**AIM OF THE EXERCISE**
Could you transcribe every entry below exactly, leaving out the pictures?
__________________________________________________
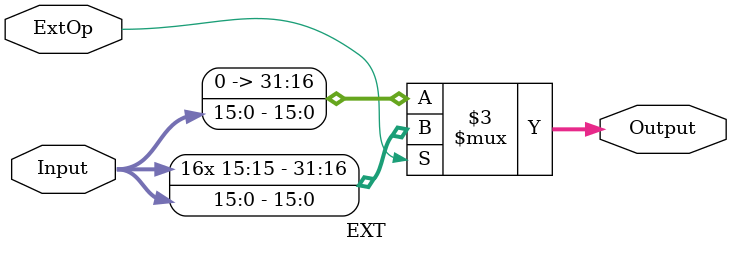
<source format=v>
`timescale 1ns / 1ps
module EXT(ExtOp, Input, Output);
	 input ExtOp;
    input [15:0] Input;
    output reg signed [31:0] Output;
	 
	 always @(*)begin
		if(ExtOp)begin
			Output = {{16{Input[15]}}, Input[15:0]};
		end
		else begin
			Output = {{16{1'b0}}, Input[15:0]};
		end
	 end

endmodule

</source>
__________________________________________________
**EXERCISE SOLUTION**
<source format=v>
`timescale 1ns / 1ps
module EXT(ExtOp, Input, Output);
	 input ExtOp;
    input [15:0] Input;
    output reg signed [31:0] Output;
	 
	 always @(*)begin
		if(ExtOp)begin
			Output = {{16{Input[15]}}, Input[15:0]};
		end
		else begin
			Output = {{16{1'b0}}, Input[15:0]};
		end
	 end

endmodule

</source>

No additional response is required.